$6B in Miami CMBS Loans Are About to Mature. Here's the Upside.
If you want to understand why the once intimidating “wall” of commercial mortgage-backed securities (CMBS) set to mature between 2015 and 2017 has pretty much crumbled, take a look at Miami.
Close to $6B in CMBS loans will come due in the next two years in this gateway city, yet thanks to an explosion in foreign investment, rock-bottom interest rates and price appreciation that has pushed valuations close to pre-recession peaks, that reckoning no longer portends economic doom. Instead, the wave of CMBS maturities has turned into an investment opportunity.
“I haven’t met many people in real estate who aren’t happy at the moment, especially in markets like Miami,” says Raymond Torto, Harvard University Graduate School of Design lecturer and retired global chief economist for CBRE. “That wall of CMBS maturities we were so worried about is turning out not to be so tragic after all.”
A short three years ago, that wasn’t the case. Then, economists were warning of the potential for mass default nationally when hundreds of billions of CMBS loans—almost all ending with balloon payments—were to come due. Even though interest rates were low, it looked then like developers might face a valuation gap—property prices still far below the peaks set during the heady days of 2006 and 2007. This was particularly true for retail and office properties, which in 2012 and 2013 were fighting off the loss of big-box stores to Internet shopping and swallowing the downsizing of trophy corporate tenants going through layoffs and consolidations.
Today, Miami has seen valuations on commercial properties come close to pre-recession peaks and for some property types hit new highs. Real Capital Analytics estimates that less than 1% of the pending loans should face difficulty when refinancing, although almost 42% will have to find additional capital to close the deal. This indicates that while many properties have not quite reached the prices of a decade ago, it’s no longer such a monumental gap as to threaten deal completion.
“Many of the [CMBS] loans were underwritten very aggressively with minimal or no amortization in many cases, based on 2006 and 2007 peak values,” says Marjie Nealon, a partner and chair of the real estate capital markets group at Miami-based law firm Bilzin Sumberg, the largest special servicer of CMBS loans in the US, “but the lending market has come back to meet the refinance concerns of many of these loans and absent some major negative economic event, we should be able to get through these maturities in pretty good shape.”

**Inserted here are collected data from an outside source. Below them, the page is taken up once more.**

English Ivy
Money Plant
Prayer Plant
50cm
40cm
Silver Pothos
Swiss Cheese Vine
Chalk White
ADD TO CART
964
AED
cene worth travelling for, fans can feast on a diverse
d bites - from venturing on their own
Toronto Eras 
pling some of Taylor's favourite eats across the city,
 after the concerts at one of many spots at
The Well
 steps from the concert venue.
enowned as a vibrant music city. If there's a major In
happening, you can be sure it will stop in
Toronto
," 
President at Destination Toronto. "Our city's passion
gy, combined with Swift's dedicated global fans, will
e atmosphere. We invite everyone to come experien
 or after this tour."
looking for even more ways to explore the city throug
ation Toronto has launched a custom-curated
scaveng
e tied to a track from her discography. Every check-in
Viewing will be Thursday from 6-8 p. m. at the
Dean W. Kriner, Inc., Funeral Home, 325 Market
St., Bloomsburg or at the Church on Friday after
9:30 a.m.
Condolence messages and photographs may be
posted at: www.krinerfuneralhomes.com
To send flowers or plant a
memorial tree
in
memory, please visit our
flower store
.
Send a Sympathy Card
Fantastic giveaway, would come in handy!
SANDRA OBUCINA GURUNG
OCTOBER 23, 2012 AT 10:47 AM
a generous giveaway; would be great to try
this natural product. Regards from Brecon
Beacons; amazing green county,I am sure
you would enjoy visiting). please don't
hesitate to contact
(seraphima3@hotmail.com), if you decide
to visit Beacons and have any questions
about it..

Aztec Group managing director Jason Shapiro points in particular to the strength of the city’s lodging and multifamily sectors, where prices are matching and exceeding pre-cash peaks. “The office sector has lagged a little, but you’re starting to see rents and income move up because there’s almost no new construction,” Jason tells us.
In Miami, foreign money has been the principal driver of rising valuations. Investors, from Brazil and other parts of Latin America in particular, have been aggressively seeking out safe havens for their money. And even the strong dollar and falling global oil prices have not yet deterred their zeal for both residential and commercial properties.
Additionally, CMBS origination in the US has exploded in recent months with estimates that it will top $100B in 2015, injecting more capital into the system. CBRE vice chairman capital markets Charles Foschini notes that there are 40 lenders issuing these securities now, perhaps five times what it was pre-recession.
Take, for example, Aventura Mall, a close to 300-store, high-end retail mall nestled in the former swamplands between Miami and Fort Lauderdale. Using CMBS, the owners, Simon Property Group and Turnberry Associates, were able to refinance and increase their loan $770M to $1.2B so they could make Aventura the nation’s second-biggest mall, with a 241k SF expansion that still needs to be approved by local government.
“There’s an opportunity now with these smaller, independent shops,” Charles says. “But it’s a small window as I anticipate consolidation in the not-too-distant future as the lenders run out of good assets to invest in.”